Task objective —
Would you set down the data that follows, word for word, without any pictures?
Dataset content START
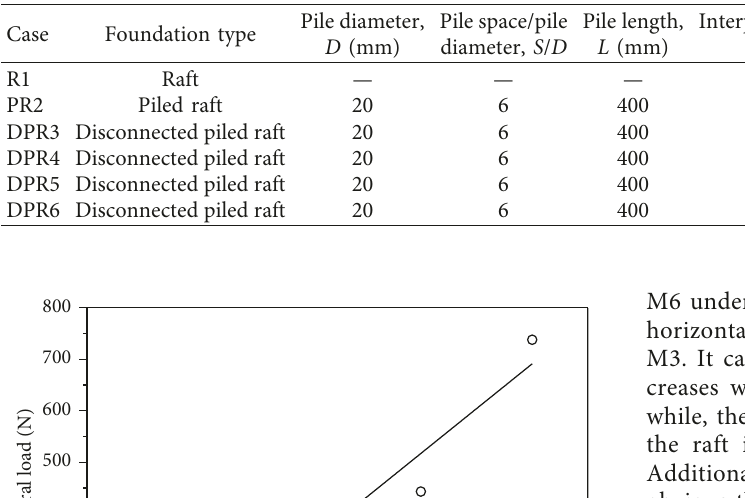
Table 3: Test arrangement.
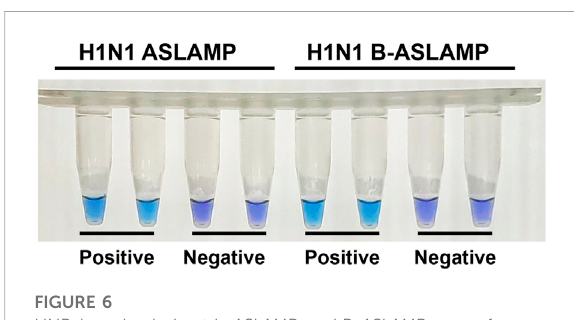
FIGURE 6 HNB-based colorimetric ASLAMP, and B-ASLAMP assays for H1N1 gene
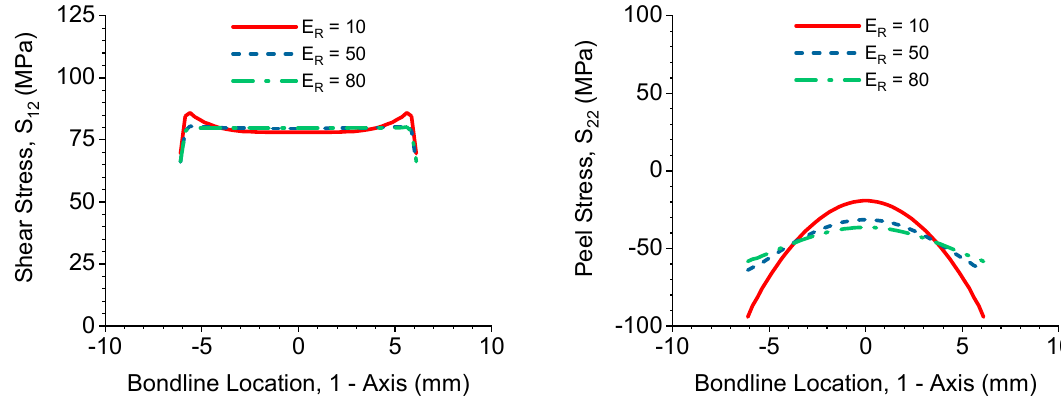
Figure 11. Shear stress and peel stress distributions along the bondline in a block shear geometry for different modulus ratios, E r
Dataset content END
Solution for this problem —
Table 3: Test arrangement.
FIGURE 6 HNB-based colorimetric ASLAMP, and B-ASLAMP assays for H1N1 gene
Figure 11. Shear stress and peel stress distributions along the bondline in a block shear geometry for different modulus ratios, E r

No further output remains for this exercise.